Le Conseil central islamique suisse (CCIS) a organisé fin septembre un week-end de survie réservé aux hommes, avec apprentissage de l’utilisation du couteau…
Si Mickaël Harpon n’avait pas poignardé à mort quatre policiers à la préfecture de police de Paris au début du mois d’octobre, la presse helvétique ne se serait peut-être pas intéressée à l’agenda du Conseil central islamique suisse (CCIS). Elle a découvert ce week-end que la plus extrémiste des organisations islamistes de la Confédération avait organisé les 21 et 22 septembre dernier un camp de survie pour apprendre « la psychologie dans des situations d’urgence » et « le maniement du couteau », comme le révèle le quotidien 24 Heures de Lausanne. Le CCIS, fondé par Nicolas Blancho en 2009, en pleine campagne contre les minarets, est un habitué des provocations.
Ce converti, âgé de 36 ans, à la barbe rousse broussailleuse, se bat en faveur de l’introduction de la charia en Suisse. Il qualifie la lapidation de « valeur de ma religion ». Des propos qui feraient (presque) passer Hani Ramadan, le directeur du Centre islamique de Genève, et frère de Tariq Ramadan, auteur d’un article sur « La charia incomprise », paru dans Le Monde, pour un modéré. Certaines des actions menées par Nicolas Blancho inciteraient davantage à le classer dans la catégorie des « zozos ». Notamment son minaret gonflable lors d’un congrès du CCIS, et la distribution d’étoiles jaunes portant l’inscription « Muslim », car les musulmans de Suisse subiraient, selon lui, les mêmes discriminations que les Juifs sous les nazis…
« Le sauveur de l’islam en terre chrétienne »

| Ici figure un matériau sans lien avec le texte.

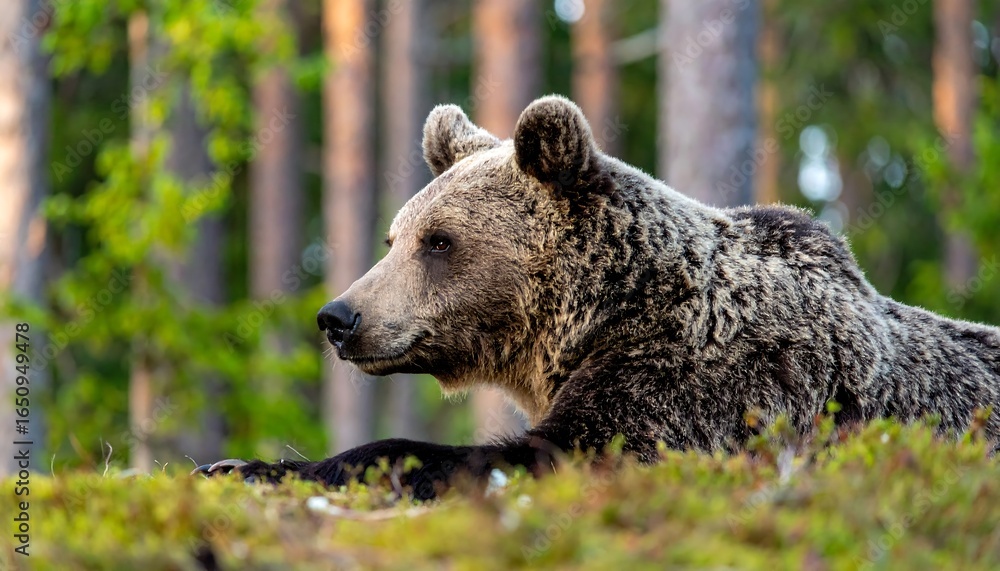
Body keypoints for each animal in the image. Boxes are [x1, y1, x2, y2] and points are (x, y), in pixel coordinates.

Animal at [197, 95, 1000, 499]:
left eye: (439, 241)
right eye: (394, 237)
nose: (339, 316)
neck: (597, 317)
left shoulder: (703, 384)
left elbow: (560, 451)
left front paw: (247, 467)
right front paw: (234, 462)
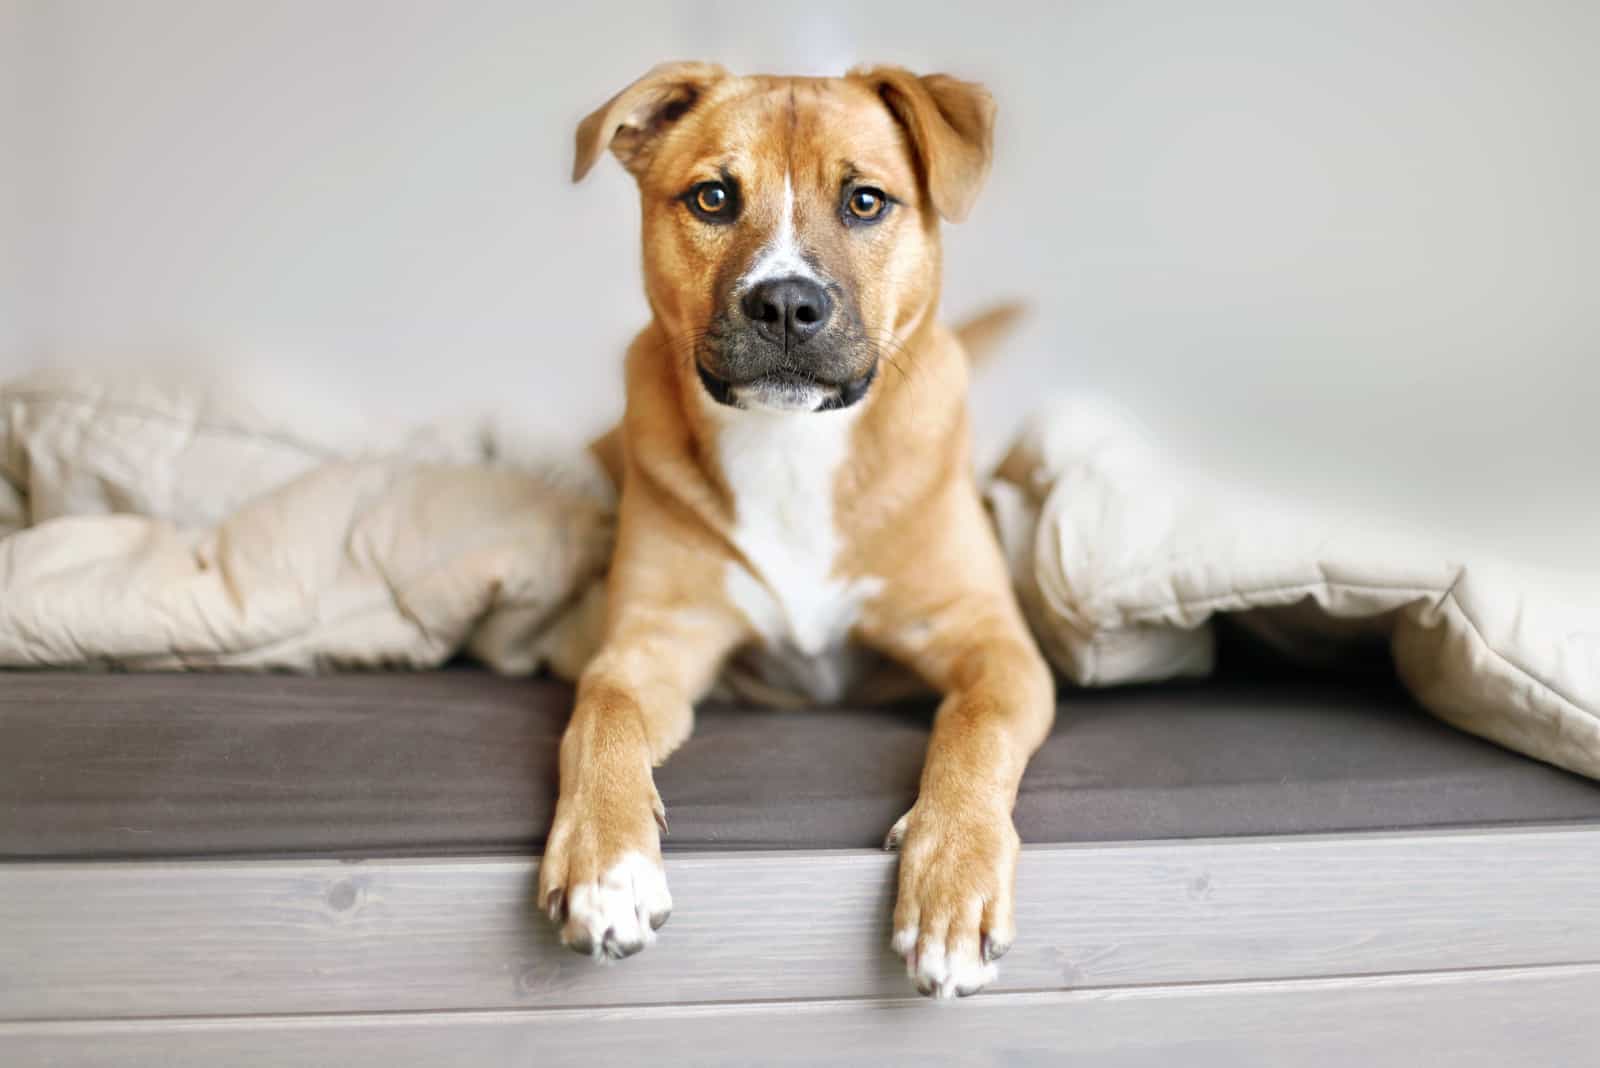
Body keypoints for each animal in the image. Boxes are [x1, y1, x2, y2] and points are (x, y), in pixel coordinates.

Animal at [544, 62, 1056, 997]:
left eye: (865, 201)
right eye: (712, 197)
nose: (785, 303)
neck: (791, 444)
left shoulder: (995, 646)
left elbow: (976, 731)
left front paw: (952, 879)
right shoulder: (651, 643)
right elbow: (600, 714)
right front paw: (607, 865)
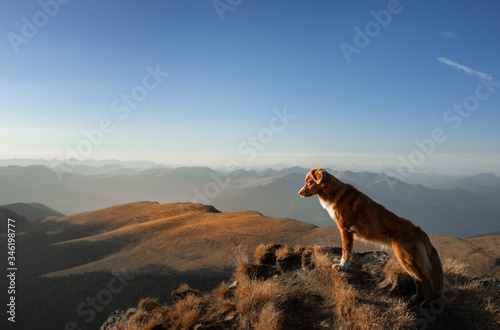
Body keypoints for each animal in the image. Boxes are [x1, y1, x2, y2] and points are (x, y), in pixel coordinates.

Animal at [298, 168, 444, 306]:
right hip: (407, 260)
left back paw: (426, 303)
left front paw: (342, 266)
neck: (333, 192)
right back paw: (417, 297)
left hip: (405, 257)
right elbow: (345, 251)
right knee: (418, 279)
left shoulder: (345, 230)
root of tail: (418, 230)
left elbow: (346, 250)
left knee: (425, 280)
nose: (299, 193)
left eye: (309, 182)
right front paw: (340, 262)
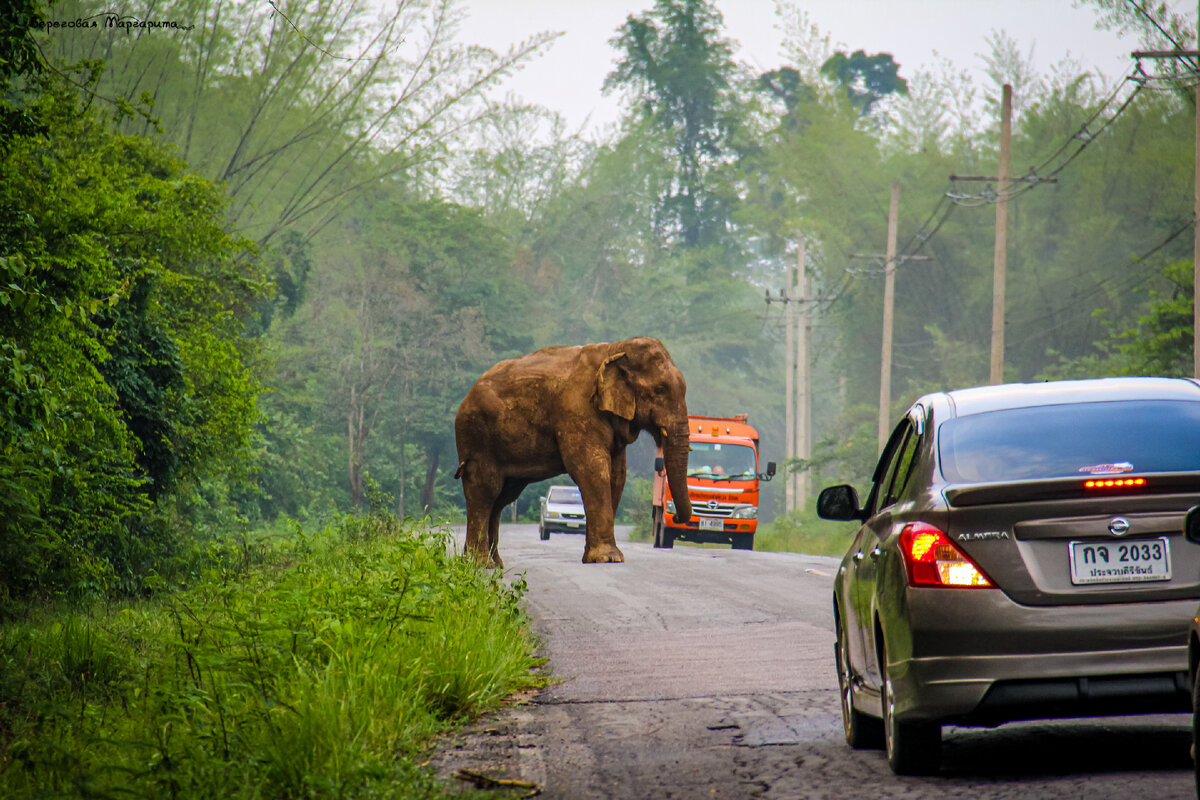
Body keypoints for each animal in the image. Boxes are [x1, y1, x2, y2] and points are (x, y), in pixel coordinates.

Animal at [451, 335, 696, 566]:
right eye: (660, 389)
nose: (676, 519)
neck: (614, 349)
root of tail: (466, 397)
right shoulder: (576, 409)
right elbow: (593, 469)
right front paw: (609, 558)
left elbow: (617, 475)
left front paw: (594, 557)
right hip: (476, 436)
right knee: (485, 489)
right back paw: (480, 564)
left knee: (503, 496)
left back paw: (493, 563)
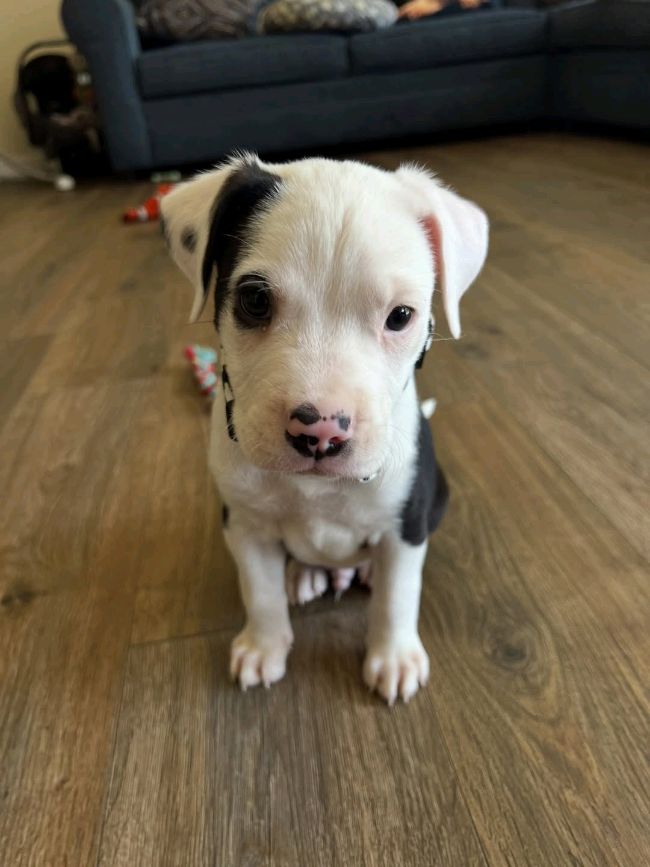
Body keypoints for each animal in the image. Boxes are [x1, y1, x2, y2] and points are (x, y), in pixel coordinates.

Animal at [161, 154, 488, 704]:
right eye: (254, 300)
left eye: (401, 315)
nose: (320, 433)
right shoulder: (244, 525)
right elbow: (260, 592)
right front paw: (263, 646)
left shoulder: (405, 523)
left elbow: (398, 598)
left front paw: (393, 657)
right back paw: (305, 575)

Bien que le père de Nicolas Blancho soit français, le CCIS recrute principalement en Suisse alémanique. Il revendique autour de 4 000 membres, soit à peine 1 % des musulmans de la Confédération. Cela n’a pas empêché cet ancien apprenti imprimeur d’être reçu par les autorités du Koweït, puis du Qatar, et d’être présenté par la chaîne de TV par satellite Al Rayane, en 2016, comme le « sauveur de l’islam en terre chrétienne », rappelle le magazine suisse L’Illustré. Le Conseil central islamique suisse ne fait pas que de la provocation. Il a diffusé en 2015 une vidéo de 38 minutes du Saoudien Abdullah al-Muhaysini, le chef spirituel du Front Al-Nostra, la branche d’Al-Qaïda en Syrie, rebaptisée front Fatah Al-Cham. Ce qui a valu à Nicolas Blancho d’être poursuivi par le Ministère public devant le Tribunal pénal fédéral pour « propagande terroriste ».
Nicolas Blancho, qui proclame que « le terrorisme est toujours une interprétation politique », et que « l’extrémisme de droite croissant est un bien plus grand problème », a pourtant été relaxé en juin 2018. Mais le Ministère public de la Confédération a annoncé qu’il faisait recours contre cette décision. Quant à ce week-end de survie réservé aux hommes, par combien de personnes a-t-il été suivi ? Où avait-il lieu ? Qui donnait des cours d’initiation au maniement du couteau ? Autant de questions restées sans réponse. Le Conseil central islamique suisse ne répond pas aux questions des journalistes. « Il n’a aucun intérêt à contribuer à un article qui vise uniquement à le diaboliser, et avec lui l’islam et les musulmans de ce pays », déclare-t-il.
« Le nombre de ceux qui suivent activement le CCIS n’a jamais été communiqué. Je pense qu’il s’agit de quelques dizaines de personnes. Les convertis et les nés musulmans de ce groupe salafiste sont originaires de divers pays tels que le Kosovo, la Bosnie, la Macédoine, la Turquie, l’Allemagne et les pays du Maghreb », constate Saïda Keller-Messahli, présidente du Forum pour un islam progressiste, et auteur de La Suisse, plaque tournante de l’islamisme, paru en 2018.